Opportunity zones can offer investors strong tax breaks—if the forms are filed right.

A qualified opportunity zone (QOZ) program aims to entice long-term private investments in distressed communities with federal tax incentives to investors, including deferring capital gains taxes.

The new IRS Form 8996 is used to certify that the corporation or partnership is a qualified opportunity fund (QOF) and to annually report whether the fund met the investment standard during its tax year.

The 8996 is tricky, some filers say, and mistakes or inaccuracies can cost investors. For example, one line requires calculation and forethought regarding when the entity elects to become an Opportunity Fund.

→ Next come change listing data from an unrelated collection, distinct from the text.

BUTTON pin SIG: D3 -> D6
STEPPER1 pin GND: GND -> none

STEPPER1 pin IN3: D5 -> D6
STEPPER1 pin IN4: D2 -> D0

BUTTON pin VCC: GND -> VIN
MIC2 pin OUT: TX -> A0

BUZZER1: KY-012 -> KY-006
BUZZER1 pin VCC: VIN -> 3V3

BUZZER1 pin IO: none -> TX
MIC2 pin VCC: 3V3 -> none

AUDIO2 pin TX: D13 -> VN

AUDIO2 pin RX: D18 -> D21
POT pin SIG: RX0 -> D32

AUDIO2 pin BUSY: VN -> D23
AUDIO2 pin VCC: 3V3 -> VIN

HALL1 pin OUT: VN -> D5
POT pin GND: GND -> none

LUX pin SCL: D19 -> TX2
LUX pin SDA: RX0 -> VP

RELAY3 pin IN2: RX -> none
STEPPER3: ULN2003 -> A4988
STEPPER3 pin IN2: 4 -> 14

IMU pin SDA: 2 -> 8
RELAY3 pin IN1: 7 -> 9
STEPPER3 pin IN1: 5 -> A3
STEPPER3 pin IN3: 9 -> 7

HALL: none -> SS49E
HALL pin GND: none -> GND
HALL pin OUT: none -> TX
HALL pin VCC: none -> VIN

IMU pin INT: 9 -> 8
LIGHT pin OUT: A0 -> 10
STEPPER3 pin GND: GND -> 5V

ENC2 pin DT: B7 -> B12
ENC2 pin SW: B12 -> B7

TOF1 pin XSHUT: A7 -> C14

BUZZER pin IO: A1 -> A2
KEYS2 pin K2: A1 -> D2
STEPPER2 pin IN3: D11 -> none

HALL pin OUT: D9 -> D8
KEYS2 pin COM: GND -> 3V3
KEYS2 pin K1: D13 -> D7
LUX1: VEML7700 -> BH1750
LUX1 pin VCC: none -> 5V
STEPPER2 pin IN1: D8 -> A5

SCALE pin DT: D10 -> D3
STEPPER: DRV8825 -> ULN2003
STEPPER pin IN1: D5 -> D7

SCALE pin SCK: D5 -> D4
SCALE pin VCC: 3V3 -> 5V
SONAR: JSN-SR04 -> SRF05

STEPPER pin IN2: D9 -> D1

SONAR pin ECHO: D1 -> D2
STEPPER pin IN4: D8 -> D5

This form seems to have caused confusion, planners say.

“Recently, the IRS issued soft notices to some taxpayers that filed Form 8996 to address potential inconsistencies,” said Miri Forster, partner and national tax controversy leader at EisnerAmper in Iselin, N.J. Common errors on 8996 include incorrect calculation of the investment standard, omission or misreporting of the 11-digit number for the QOZ or a missing or incorrect employer identification number, she said.  

“The soft notices advise taxpayers to file a corrected 8996 with an amended return or administrative adjustment request,” Forster said.

Failure to correct could result in an IRS examination, a penalty or having the amounts reported as QOZ property not included in the investment standard calculation—jeopardizing tax breaks.

This is the second year in a row that the IRS is sending soft notices related to QOZ reporting. Others have questioned dates of investment or inquired about discrepancies on other forms.

“While no one likes to get a notice from the IRS, soft notices allow the IRS to educate taxpayers on the proper completion of forms and provide taxpayers with the opportunity to get into compliance,” Forster said.